Eine Vielzahl der bestehenden, bundesweit auf ca. 20.000 geschätzten Konzessionsverträge für Strom und Gas läuft als Folge ihrer auf 20 Jahre begrenzten Laufzeit derzeit und in den kommenden Jahren aus. Die Verlängerung bzw. der Neuabschluss von Konzessionsverträgen ist dadurch verstärkt in den Focus potentieller Betreiber gerückt und hat zu zahlreichen, auch gerichtlichen Auseinandersetzungen geführt.

Mit seinen Entscheidungen vom 17. Dezember 2013 hat der BGH nunmehr einiges zur Klärung der Gestaltung von Verfahren nach § 46 EnWG zum Neuabschluss von Konzessionsverträgen beigetragen.
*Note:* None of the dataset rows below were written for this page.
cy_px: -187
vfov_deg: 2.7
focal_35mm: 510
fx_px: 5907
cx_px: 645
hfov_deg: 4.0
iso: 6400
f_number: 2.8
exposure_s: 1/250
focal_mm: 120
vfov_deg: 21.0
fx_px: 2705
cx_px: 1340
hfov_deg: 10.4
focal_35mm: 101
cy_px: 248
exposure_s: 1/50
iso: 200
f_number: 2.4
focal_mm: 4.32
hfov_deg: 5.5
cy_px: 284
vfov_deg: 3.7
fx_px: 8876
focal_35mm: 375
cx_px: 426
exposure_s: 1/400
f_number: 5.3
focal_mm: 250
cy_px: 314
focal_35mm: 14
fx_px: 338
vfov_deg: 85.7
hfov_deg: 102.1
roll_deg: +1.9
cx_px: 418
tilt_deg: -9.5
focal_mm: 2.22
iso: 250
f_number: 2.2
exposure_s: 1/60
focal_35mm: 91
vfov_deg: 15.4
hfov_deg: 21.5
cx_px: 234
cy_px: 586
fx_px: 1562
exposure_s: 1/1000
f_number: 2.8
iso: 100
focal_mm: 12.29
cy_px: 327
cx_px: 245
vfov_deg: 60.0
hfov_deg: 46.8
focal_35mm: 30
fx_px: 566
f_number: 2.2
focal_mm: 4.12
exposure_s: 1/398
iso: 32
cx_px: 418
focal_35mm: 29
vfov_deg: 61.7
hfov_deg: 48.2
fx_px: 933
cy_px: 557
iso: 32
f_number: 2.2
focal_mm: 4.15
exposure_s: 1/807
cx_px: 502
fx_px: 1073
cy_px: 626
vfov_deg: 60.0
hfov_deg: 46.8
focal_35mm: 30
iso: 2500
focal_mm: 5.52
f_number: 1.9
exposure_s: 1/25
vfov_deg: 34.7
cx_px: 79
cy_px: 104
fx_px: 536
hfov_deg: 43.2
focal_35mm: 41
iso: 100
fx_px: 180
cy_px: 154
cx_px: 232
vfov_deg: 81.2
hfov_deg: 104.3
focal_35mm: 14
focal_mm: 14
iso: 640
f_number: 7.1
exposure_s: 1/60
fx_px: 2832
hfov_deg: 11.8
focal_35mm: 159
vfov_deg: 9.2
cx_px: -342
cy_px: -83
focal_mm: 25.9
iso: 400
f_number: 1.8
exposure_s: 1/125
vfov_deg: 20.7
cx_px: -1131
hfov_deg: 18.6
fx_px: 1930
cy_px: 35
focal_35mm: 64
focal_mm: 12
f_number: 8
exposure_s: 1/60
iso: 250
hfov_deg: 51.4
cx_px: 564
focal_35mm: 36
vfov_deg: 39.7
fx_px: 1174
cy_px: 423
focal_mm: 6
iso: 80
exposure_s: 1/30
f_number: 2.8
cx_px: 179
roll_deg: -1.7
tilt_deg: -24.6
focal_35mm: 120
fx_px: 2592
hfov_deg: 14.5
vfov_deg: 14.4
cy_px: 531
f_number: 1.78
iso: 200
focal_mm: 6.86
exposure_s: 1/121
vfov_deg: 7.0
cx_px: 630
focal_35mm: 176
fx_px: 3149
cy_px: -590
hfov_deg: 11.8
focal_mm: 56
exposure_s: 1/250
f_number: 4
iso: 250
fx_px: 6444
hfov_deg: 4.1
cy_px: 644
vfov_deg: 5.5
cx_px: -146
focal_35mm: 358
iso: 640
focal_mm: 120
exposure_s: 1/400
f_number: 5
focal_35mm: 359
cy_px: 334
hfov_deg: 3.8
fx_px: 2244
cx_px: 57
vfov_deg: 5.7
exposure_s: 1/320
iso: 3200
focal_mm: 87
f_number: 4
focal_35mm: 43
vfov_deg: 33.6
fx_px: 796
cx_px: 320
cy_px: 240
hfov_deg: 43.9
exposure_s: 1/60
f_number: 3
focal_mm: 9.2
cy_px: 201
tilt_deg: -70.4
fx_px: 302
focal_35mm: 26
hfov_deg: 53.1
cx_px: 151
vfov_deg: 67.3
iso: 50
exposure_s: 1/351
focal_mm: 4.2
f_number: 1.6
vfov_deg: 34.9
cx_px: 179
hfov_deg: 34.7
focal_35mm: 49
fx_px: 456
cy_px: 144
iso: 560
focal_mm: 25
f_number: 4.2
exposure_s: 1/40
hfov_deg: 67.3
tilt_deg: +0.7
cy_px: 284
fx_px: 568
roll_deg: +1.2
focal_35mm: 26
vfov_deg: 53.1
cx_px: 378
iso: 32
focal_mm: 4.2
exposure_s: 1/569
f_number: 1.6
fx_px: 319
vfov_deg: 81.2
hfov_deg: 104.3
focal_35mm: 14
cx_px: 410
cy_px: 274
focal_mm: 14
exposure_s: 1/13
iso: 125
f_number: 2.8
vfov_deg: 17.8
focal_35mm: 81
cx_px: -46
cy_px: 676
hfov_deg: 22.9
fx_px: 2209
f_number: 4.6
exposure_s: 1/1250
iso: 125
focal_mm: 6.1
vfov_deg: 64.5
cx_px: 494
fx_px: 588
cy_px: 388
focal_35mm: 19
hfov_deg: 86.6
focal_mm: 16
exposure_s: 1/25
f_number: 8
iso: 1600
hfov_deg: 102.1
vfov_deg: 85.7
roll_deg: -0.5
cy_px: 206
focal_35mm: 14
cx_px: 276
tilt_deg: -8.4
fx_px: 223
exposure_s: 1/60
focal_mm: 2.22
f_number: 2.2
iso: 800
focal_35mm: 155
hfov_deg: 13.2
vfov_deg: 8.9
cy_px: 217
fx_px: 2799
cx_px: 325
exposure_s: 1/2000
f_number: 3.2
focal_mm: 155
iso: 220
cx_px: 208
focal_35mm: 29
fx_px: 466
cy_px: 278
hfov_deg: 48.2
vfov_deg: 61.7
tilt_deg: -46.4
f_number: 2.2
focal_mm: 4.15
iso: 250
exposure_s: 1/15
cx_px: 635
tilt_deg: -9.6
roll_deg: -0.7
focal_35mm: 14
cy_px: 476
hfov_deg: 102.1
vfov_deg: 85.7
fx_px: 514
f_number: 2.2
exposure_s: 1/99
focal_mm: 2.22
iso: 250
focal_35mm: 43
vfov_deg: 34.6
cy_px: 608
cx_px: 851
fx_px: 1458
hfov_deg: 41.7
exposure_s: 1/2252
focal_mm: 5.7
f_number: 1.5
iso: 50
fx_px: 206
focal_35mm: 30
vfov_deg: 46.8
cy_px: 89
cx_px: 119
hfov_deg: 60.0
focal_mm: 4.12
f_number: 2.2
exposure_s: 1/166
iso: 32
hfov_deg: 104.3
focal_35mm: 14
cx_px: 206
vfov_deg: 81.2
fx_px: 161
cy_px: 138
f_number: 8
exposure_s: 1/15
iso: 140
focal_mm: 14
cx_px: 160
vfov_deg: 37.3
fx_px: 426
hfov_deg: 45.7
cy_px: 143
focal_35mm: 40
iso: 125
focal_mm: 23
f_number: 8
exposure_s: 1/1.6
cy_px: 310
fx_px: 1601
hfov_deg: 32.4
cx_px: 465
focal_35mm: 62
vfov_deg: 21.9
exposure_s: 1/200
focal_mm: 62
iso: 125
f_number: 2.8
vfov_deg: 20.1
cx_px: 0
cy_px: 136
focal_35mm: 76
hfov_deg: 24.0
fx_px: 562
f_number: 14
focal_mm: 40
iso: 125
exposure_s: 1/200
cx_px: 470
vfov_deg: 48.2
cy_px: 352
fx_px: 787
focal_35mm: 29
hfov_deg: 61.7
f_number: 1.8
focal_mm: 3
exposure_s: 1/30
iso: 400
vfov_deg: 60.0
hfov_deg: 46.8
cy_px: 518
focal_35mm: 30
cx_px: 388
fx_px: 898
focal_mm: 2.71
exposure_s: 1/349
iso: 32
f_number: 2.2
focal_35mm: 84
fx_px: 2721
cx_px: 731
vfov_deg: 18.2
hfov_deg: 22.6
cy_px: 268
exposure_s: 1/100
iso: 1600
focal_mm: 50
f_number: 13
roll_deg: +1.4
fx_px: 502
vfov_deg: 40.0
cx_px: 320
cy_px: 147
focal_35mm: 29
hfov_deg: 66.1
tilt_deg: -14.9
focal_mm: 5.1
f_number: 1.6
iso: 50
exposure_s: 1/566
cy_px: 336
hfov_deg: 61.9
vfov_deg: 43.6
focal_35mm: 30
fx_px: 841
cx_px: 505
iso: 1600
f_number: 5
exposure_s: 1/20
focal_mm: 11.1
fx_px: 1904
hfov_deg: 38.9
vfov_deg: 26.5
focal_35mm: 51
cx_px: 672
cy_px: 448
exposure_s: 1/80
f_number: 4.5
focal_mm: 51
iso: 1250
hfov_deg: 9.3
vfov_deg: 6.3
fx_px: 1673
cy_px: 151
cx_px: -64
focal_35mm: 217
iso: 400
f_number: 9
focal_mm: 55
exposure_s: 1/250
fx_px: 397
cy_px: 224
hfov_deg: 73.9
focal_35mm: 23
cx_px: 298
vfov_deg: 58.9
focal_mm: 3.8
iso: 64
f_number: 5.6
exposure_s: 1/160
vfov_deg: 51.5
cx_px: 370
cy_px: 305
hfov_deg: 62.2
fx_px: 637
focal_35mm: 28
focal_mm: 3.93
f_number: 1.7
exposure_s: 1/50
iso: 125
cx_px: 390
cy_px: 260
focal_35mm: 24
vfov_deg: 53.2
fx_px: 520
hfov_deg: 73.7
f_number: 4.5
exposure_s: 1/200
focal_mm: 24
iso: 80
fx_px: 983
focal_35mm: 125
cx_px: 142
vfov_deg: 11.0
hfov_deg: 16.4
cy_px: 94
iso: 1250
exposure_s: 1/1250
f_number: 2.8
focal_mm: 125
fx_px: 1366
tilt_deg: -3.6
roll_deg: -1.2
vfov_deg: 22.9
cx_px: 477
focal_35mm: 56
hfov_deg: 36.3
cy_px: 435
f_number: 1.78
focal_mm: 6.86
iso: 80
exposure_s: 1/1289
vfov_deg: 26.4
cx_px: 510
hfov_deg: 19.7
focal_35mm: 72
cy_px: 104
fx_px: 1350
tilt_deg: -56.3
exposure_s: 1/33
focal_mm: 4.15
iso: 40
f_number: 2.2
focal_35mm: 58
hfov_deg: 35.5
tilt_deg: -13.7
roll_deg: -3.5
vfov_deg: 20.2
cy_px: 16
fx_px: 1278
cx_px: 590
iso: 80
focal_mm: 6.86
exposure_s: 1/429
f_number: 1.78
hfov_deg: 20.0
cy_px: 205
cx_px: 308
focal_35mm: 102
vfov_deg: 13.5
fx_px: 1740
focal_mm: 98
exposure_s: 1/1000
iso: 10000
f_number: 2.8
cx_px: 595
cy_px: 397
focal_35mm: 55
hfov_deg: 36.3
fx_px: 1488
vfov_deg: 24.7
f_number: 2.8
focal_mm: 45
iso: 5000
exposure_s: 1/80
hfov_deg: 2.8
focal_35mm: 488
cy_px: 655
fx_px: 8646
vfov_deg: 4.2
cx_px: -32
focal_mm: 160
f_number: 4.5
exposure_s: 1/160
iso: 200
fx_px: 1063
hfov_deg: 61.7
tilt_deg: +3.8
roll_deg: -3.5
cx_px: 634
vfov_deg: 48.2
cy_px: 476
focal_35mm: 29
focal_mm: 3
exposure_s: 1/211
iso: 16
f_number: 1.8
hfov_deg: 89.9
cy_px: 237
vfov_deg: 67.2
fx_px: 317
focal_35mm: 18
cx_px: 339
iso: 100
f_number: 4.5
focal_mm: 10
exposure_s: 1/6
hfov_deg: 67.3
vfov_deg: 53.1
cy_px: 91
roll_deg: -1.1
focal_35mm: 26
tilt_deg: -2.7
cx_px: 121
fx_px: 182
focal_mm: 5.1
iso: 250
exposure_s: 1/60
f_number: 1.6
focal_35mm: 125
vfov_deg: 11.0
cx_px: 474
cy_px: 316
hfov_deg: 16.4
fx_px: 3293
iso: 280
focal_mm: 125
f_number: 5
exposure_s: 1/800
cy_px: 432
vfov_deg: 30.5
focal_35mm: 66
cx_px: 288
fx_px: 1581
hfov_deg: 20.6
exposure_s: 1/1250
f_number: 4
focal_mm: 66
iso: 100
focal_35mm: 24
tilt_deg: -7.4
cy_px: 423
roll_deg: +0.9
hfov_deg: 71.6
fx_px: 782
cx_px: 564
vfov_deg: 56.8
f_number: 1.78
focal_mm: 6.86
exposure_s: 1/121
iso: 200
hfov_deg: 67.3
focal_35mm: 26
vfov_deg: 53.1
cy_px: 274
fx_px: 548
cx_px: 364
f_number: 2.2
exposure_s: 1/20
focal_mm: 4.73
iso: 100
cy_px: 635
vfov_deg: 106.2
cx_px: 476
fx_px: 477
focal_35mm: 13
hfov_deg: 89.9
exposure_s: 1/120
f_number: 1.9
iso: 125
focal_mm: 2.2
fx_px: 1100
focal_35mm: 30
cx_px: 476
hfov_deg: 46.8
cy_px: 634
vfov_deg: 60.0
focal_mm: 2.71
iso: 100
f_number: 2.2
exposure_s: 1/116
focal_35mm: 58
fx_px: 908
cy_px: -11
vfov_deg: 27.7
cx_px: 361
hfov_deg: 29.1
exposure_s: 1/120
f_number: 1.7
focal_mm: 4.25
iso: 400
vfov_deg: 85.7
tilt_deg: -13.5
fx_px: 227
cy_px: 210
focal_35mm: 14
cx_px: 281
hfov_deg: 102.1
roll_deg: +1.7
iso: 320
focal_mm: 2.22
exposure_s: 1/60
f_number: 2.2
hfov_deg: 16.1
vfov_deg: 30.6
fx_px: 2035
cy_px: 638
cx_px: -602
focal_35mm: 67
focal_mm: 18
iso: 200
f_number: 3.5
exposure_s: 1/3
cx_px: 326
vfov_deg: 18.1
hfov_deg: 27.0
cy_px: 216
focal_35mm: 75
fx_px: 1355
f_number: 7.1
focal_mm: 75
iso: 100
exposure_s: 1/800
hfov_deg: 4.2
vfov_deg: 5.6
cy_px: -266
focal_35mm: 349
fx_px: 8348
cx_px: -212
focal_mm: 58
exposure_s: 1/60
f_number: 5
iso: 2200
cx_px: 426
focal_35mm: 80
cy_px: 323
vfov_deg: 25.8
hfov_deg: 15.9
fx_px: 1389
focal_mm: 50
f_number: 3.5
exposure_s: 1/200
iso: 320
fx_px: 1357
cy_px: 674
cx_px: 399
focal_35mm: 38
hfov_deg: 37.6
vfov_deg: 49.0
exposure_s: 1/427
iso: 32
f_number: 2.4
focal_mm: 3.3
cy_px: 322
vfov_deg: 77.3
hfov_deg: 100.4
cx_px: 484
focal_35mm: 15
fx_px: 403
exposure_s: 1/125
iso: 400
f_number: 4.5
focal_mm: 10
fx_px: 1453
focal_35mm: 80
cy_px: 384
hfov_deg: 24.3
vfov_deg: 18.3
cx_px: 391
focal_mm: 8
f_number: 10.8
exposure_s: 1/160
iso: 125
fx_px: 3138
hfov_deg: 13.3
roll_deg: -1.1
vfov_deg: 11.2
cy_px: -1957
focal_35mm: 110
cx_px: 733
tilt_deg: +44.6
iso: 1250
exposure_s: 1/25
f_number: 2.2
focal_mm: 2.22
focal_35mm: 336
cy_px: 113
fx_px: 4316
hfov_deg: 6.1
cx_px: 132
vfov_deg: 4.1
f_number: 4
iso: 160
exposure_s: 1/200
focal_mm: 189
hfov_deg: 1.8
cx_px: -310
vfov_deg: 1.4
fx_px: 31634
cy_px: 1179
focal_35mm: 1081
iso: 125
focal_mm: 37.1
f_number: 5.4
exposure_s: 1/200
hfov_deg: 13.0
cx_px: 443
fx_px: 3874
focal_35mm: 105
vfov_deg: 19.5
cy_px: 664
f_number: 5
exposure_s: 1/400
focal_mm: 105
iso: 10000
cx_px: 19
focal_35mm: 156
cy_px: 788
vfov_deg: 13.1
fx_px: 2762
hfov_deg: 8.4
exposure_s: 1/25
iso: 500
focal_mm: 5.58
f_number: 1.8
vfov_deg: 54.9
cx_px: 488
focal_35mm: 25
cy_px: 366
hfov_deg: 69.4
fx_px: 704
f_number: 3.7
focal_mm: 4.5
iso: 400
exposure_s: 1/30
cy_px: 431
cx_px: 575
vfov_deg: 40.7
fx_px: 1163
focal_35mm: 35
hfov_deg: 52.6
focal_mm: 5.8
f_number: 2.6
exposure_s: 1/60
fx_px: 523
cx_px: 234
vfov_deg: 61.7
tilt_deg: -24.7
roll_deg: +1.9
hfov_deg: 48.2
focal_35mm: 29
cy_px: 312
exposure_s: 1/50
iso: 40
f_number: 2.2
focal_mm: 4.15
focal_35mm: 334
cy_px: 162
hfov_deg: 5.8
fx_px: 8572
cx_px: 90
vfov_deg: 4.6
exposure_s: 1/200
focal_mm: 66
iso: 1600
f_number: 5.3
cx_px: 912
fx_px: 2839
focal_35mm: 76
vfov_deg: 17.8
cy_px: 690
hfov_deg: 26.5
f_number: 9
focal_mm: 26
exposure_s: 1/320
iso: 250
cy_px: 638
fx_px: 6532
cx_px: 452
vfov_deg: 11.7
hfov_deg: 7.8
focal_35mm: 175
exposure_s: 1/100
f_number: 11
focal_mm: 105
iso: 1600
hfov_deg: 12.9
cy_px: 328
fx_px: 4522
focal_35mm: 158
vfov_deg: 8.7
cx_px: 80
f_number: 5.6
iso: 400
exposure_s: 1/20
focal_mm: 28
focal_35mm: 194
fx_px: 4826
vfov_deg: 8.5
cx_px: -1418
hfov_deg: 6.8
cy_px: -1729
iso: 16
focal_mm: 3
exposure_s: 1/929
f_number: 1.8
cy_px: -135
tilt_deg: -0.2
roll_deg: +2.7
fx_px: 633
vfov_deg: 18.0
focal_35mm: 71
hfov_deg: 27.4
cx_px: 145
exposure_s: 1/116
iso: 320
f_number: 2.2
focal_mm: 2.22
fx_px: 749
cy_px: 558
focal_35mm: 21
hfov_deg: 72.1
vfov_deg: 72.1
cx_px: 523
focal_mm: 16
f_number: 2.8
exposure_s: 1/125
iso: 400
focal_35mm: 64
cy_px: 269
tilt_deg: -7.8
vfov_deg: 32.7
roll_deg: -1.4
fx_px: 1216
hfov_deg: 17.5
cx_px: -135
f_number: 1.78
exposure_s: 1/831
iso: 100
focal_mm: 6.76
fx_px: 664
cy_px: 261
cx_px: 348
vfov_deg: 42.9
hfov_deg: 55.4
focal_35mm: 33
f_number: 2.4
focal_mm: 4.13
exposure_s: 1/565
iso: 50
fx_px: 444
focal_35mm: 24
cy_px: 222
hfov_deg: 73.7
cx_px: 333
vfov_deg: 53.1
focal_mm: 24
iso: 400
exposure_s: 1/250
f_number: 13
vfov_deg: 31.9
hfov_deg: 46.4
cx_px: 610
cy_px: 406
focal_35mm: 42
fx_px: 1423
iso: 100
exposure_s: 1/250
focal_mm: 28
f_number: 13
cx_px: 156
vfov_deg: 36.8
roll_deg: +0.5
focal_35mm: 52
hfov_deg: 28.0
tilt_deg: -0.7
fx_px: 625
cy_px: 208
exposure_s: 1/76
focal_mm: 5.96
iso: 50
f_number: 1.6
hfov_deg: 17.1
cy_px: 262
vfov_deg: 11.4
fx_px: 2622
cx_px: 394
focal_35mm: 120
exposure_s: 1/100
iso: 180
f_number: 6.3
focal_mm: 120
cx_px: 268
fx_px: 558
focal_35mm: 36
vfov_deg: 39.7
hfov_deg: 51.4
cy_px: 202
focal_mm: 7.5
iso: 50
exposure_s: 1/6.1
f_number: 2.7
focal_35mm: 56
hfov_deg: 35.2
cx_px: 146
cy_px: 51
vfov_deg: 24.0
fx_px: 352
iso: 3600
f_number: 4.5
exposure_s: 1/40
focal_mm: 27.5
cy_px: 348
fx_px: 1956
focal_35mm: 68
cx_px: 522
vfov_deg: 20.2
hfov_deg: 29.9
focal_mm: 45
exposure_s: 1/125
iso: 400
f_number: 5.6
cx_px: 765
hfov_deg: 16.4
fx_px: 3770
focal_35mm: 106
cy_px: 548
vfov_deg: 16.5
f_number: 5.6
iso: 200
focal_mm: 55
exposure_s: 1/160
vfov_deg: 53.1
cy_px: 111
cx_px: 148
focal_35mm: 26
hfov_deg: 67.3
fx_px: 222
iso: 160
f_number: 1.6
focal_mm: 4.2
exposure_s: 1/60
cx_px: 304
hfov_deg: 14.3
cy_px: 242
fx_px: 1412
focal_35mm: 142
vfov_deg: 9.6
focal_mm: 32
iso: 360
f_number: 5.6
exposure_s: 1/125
Danach haben Gemeinden die Netze in einem transparenten und diskriminierungsfreien Verfahren zu vergeben. Die Auswahlkriterien haben sich dabei vorrangig (insbesondere vor fiskalischen Interessen der Gemeinde) an den Zielen des § 1 EnWG zu orientieren. Genügt die Konzessionsvergabe diesen Vorgaben nicht, so hat dies regelmäßig die Nichtigkeit des neu vergebenen Konzessionsvertrages zur Folge und es besteht keine Verpflichtung des Altkonzessionärs, die Stromversorgungsanlagen an den Neukonzessionär zu übertragen (vgl. insoweit zuletzt, OLG Karlsruhe, Urteil vom 26. März 2014, 6 U 68/13).